▶ [Data for this task]:
++++++++++

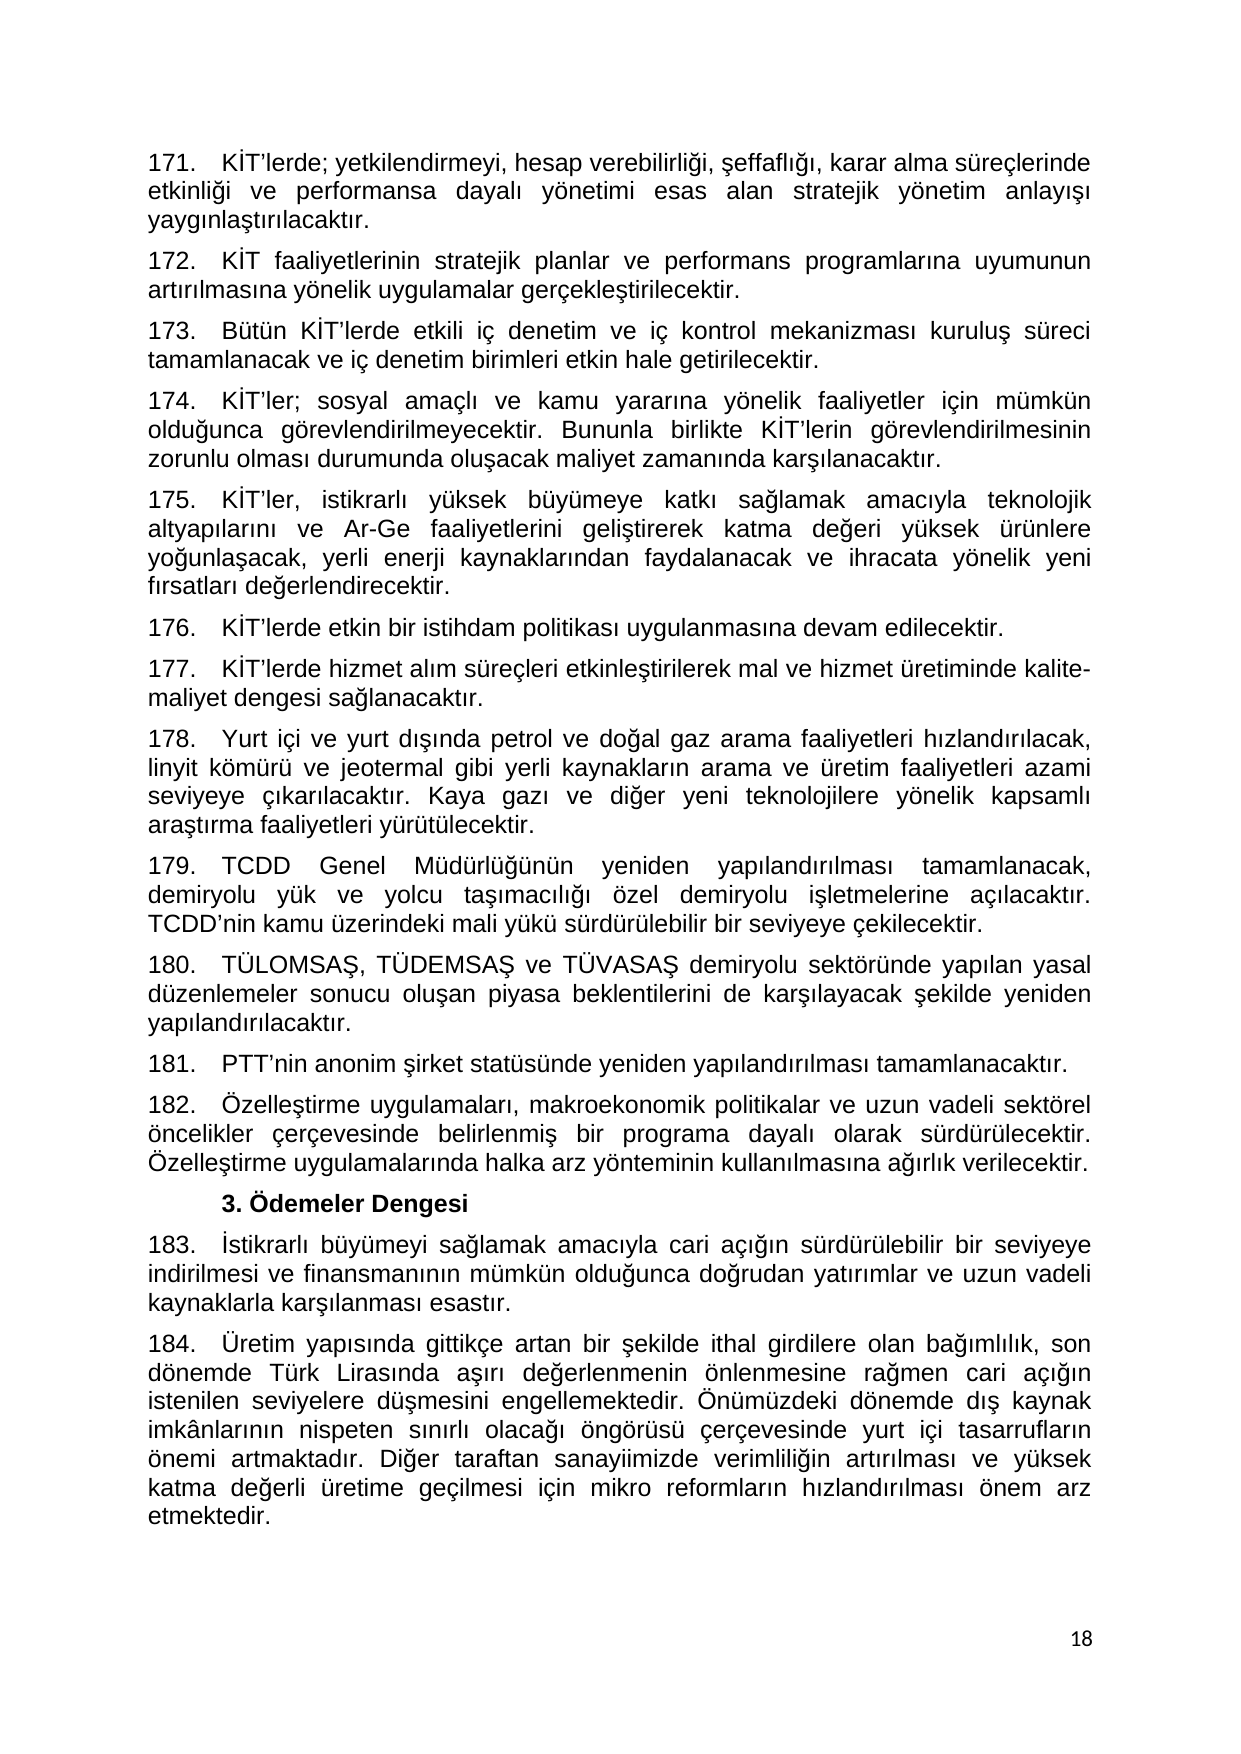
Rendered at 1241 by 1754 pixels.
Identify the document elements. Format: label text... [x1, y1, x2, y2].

++++++++++

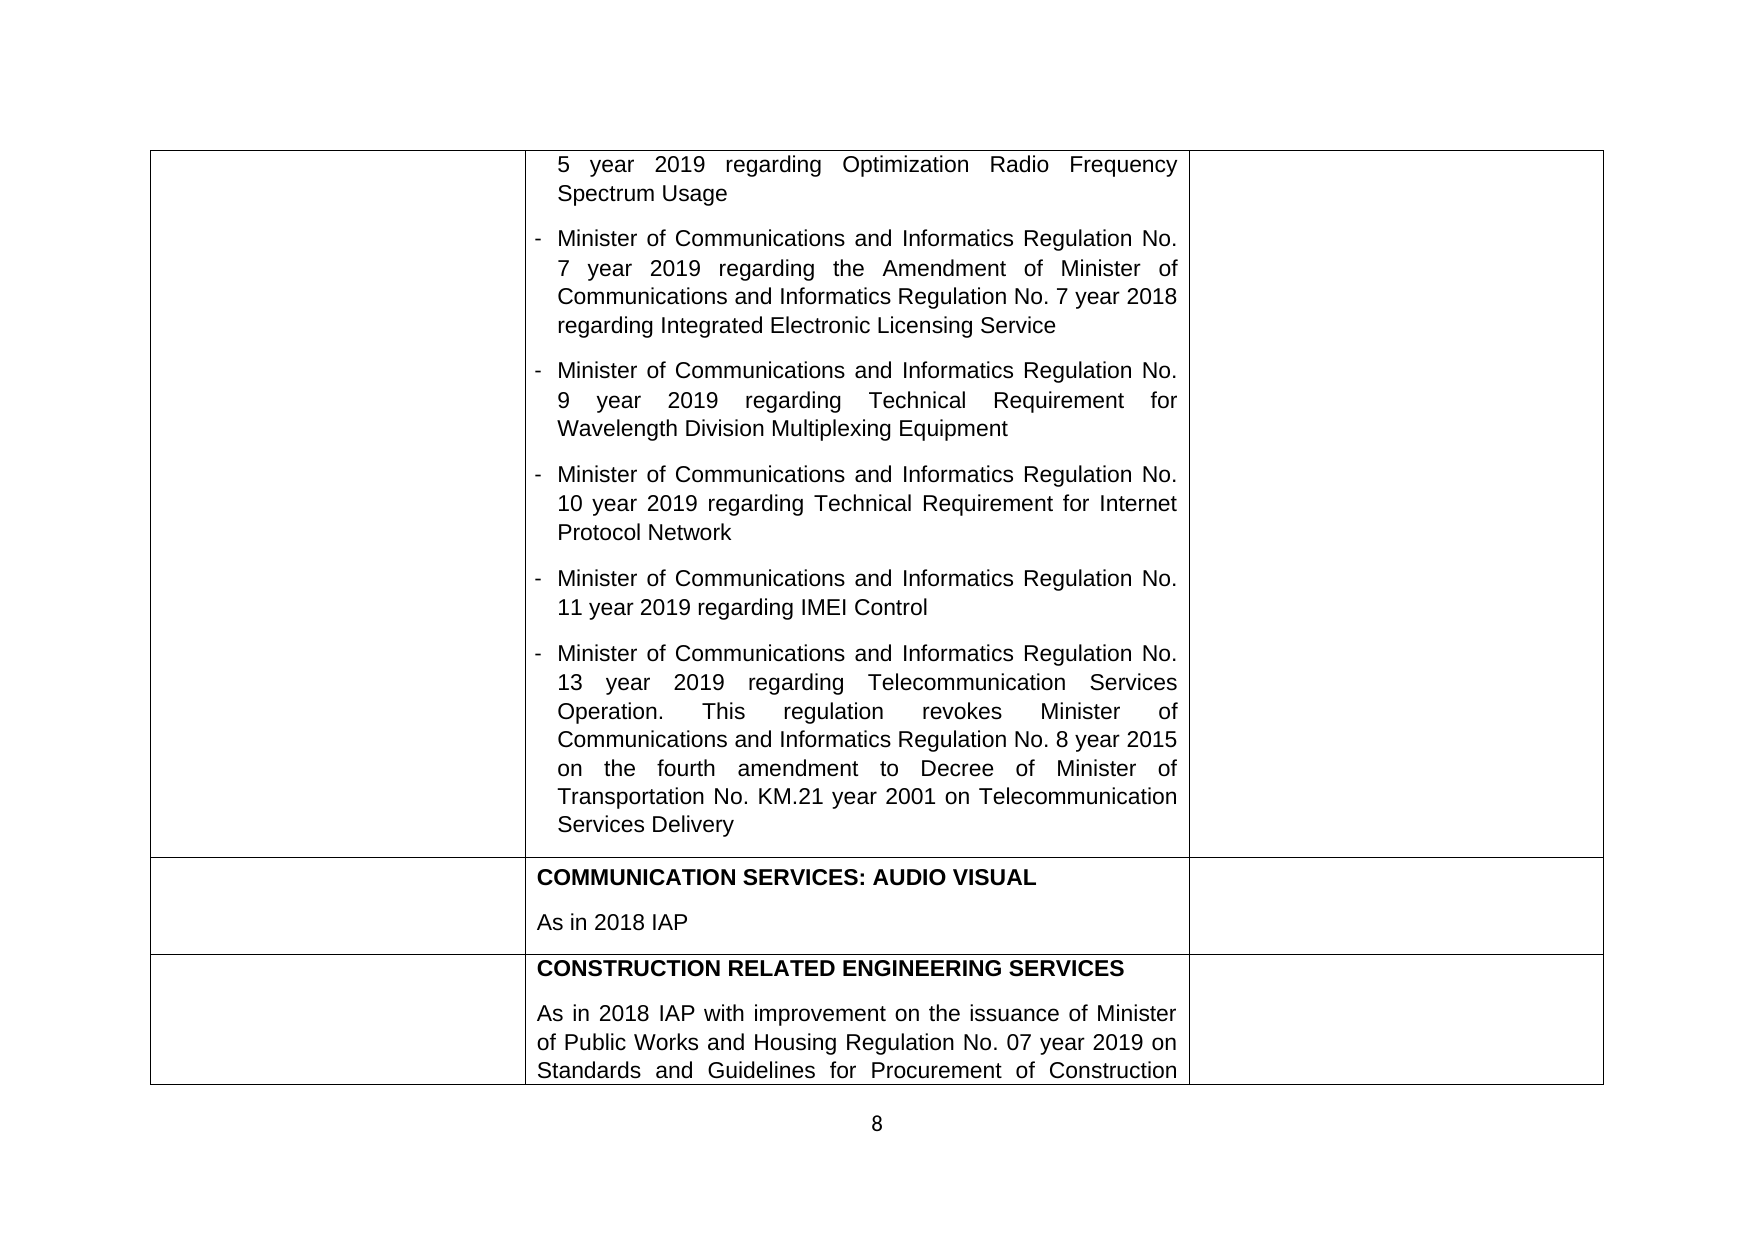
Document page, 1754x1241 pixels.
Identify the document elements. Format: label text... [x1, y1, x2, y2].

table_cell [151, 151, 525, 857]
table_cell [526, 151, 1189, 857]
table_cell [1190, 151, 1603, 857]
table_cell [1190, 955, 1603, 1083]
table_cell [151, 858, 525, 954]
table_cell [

++++++++++

▶ [Action item]: Filter the listing above by the word "pixels"; copy each line that passes.

▶ [Response]:
Rendered at 1241 by 1754 pixels.
Document page, 1754x1241 pixels.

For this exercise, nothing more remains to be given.